January 16, 2020 / 6:34 PM / a month ago

U.S. business inventories post biggest drop in 2-1/2 years

WASHINGTON, Jan 16 (Reuters) - U.S. business inventories fell by the most in more than 2-1/2 years in November as sales rebounded, suggesting inventory investment could be a drag on economic growth in the fourth quarter.

The Commerce Department said on Thursday that business inventories dropped 0.2%, the biggest decline since April 2017, after edging up 0.1% in October. Inventories are a key component of gross domestic product.

Economists polled by Reuters had forecast inventories would fall 0.1% in November.

Retail inventories decreased 0.8% in November, the most since September 2017, instead of dropping 0.7% as estimated in an advance report published last month. That followed a 0.1% gain in October.

Motor vehicle inventories tumbled 1.8% in November, the biggest drop since September 2017, rather than tumbling 1.6% as previously reported. Retail inventories excluding autos, which go into the calculation of GDP, fell 0.2% as reported last month. That was the largest decline since August.

The pace of inventory accumulation accelerated from the third quarter of 2018 through the first quarter of 2019, before shifting lower in the second and third quarters.

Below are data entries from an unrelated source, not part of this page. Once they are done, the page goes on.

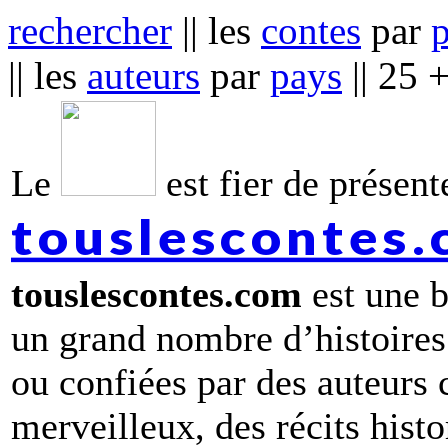
rechercher
|| les
contes
par
|| les
auteurs
par
pays
|| 25 
Le
est fier de présente
touslescontes
touslescontes.com
est une b
un grand nombre d’histoires
ou confiées par des auteurs
merveilleux, des récits hist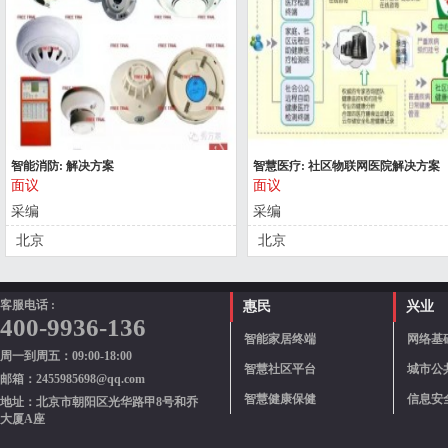
智能消防: 解决方案
智慧医疗: 社区物联网医院解决方案
面议
面议
采编
采编
北京
北京
客服电话 :
惠民
兴业
400-9936-136
智能家居终端
网络基
周一到周五：09:00-18:00
智慧社区平台
城市公
邮箱：2455985698@qq.com
智慧健康保健
信息安
地址：北京市朝阳区光华路甲8号和乔
大厦A座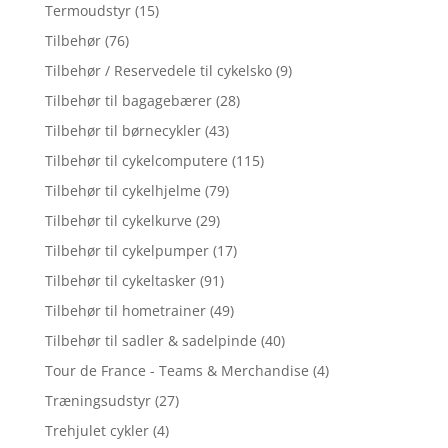
Termoudstyr
(15)
Tilbehør
(76)
Tilbehør / Reservedele til cykelsko
(9)
Tilbehør til bagagebærer
(28)
Tilbehør til børnecykler
(43)
Tilbehør til cykelcomputere
(115)
Tilbehør til cykelhjelme
(79)
Tilbehør til cykelkurve
(29)
Tilbehør til cykelpumper
(17)
Tilbehør til cykeltasker
(91)
Tilbehør til hometrainer
(49)
Tilbehør til sadler & sadelpinde
(40)
Tour de France - Teams & Merchandise
(4)
Træningsudstyr
(27)
Trehjulet cykler
(4)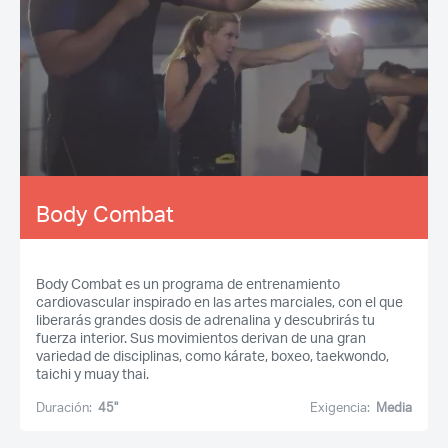
Body Combat
Body Combat es un programa de entrenamiento
cardiovascular inspirado en las artes marciales, con el que
liberarás grandes dosis de adrenalina y descubrirás tu
fuerza interior. Sus movimientos derivan de una gran
variedad de disciplinas, como kárate, boxeo, taekwondo,
taichi y muay thai.
Duración:
45''
Exigencia:
Media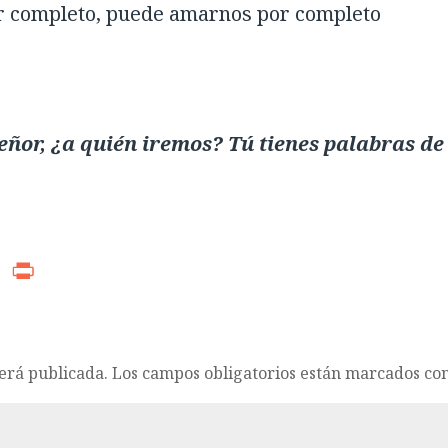
or completo, puede amarnos por completo
ñor, ¿a quién iremos? Tú tienes palabras de
r
ads
WhatsApp
Print
será publicada.
Los campos obligatorios están marcados co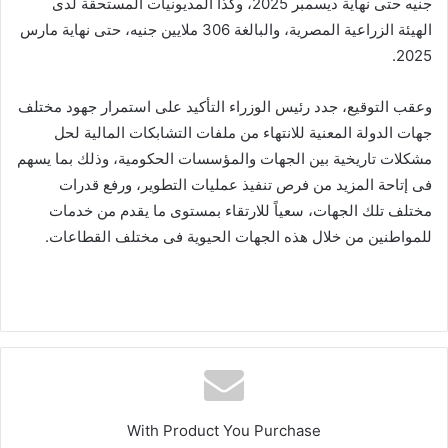
جنيه حتى نهاية ديسمبر 2025، وكذا المديونيات المستحقة لدى
الهيئة الزراعية المصرية، والبالغة 306 ملايين جنيه، حتى نهاية مارس
2025.
وعقب التوقيع، جدد رئيس الوزراء التأكيد على استمرار جهود مختلف
جهات الدولة المعنية للانتهاء من ملفات التشابكات المالية لحل
مشكلات تاريخية بين الجهات والمؤسسات الحكومية، وذلك بما يسهم
فى إتاحة المزيد من فرص تنفيذ عمليات التطوير، ورفع قدرات
مختلف تلك الجهات، سعياً للارتقاء بمستوى ما يقدم من خدمات
للمواطنين من خلال هذه الجهات الحيوية فى مختلف القطاعات.
With Product You Purchase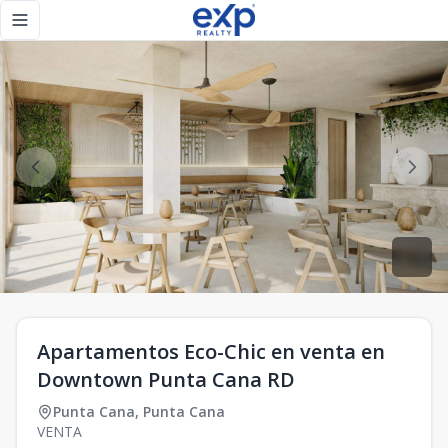
Apartamentos Eco-Chic en venta en Downtown Punta Cana R
Toggle navigation menu
Apartamentos Eco-Chic en venta en
Downtown Punta Cana RD
Punta Cana
,
Punta Cana
VENTA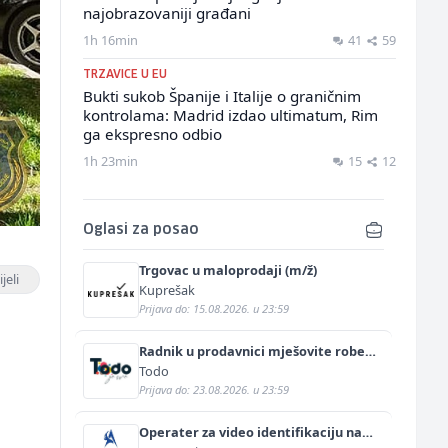
najobrazovaniji građani
1h 16min
41
59
TRZAVICE U EU
Bukti sukob Španije i Italije o graničnim
kontrolama: Madrid izdao ultimatum, Rim
ga ekspresno odbio
1h 23min
15
12
Oglasi za posao
Trgovac u maloprodaji (m/ž)
jeli
Kuprešak
Prijava do: 15.08.2026. u 23:59
Radnik u prodavnici mješovite robe
(m/ž)
Todo
Prijava do: 23.08.2026. u 23:59
Operater za video identifikaciju na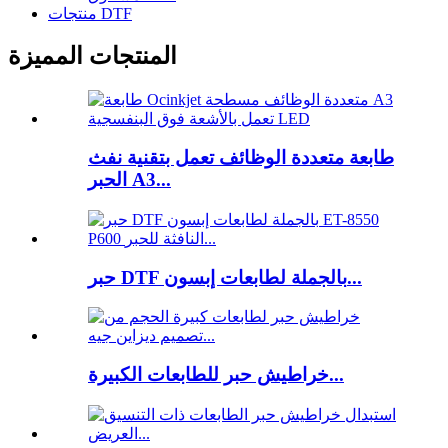
منتجات DTF
المنتجات المميزة
طابعة متعددة الوظائف تعمل بتقنية نفث
الحبر A3...
حبر DTF بالجملة لطابعات إبسون...
خراطيش حبر للطابعات الكبيرة...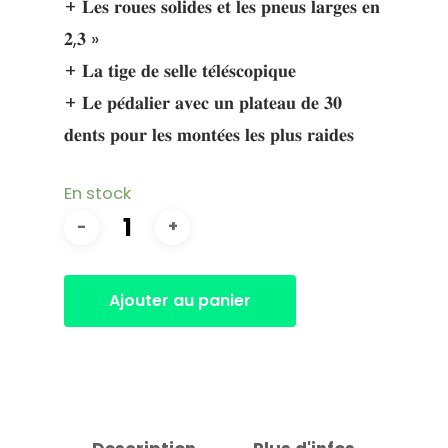
+ 𝐋𝐞𝐬 𝐫𝐨𝐮𝐞𝐬 𝐬𝐨𝐥𝐢𝐝𝐞𝐬 𝐞𝐭 𝐥𝐞𝐬 𝐩𝐧𝐞𝐮𝐬 𝐥𝐚𝐫𝐠𝐞𝐬 𝐞𝐧
𝟐,𝟑 »
+ 𝐋𝐚 𝐭𝐢𝐠𝐞 𝐝𝐞 𝐬𝐞𝐥𝐥𝐞 𝐭𝐞́𝐥𝐞́𝐬𝐜𝐨𝐩𝐢𝐪𝐮𝐞
+ 𝐋𝐞 𝐩𝐞́𝐝𝐚𝐥𝐢𝐞𝐫 𝐚𝐯𝐞𝐜 𝐮𝐧 𝐩𝐥𝐚𝐭𝐞𝐚𝐮 𝐝𝐞 𝟑𝟎
𝐝𝐞𝐧𝐭𝐬 𝐩𝐨𝐮𝐫 𝐥𝐞𝐬 𝐦𝐨𝐧𝐭𝐞́𝐞𝐬 𝐥𝐞𝐬 𝐩𝐥𝐮𝐬 𝐫𝐚𝐢𝐝𝐞𝐬
En stock
Ajouter au panier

Inventory investment had a neutral effect on GDP growth in the third quarter. The economy grew at a 2.1% annualized rate in the July-September period. Slow inventory accumulation is expected to offset some of the anticipated boost to fourth-quarter GDP growth from a shrinking trade deficit.

Growth estimates for the fourth quarter are as high as a 2.5% rate.

Wholesale inventories fell 0.1% in November, while stocks at manufacturers increased 0.3%.

Business sales rebounded 0.7% in November, the most since March, after falling 0.2% in the prior month. Auto sales increased 1.5% after rising 1.1% in October.

At November’s sales pace, it would take 1.39 months for businesses to clear shelves, down from 1.40 in October. The auto inventory-to-sales ratio dropped to 2.22 months in November from 2.30 months in October.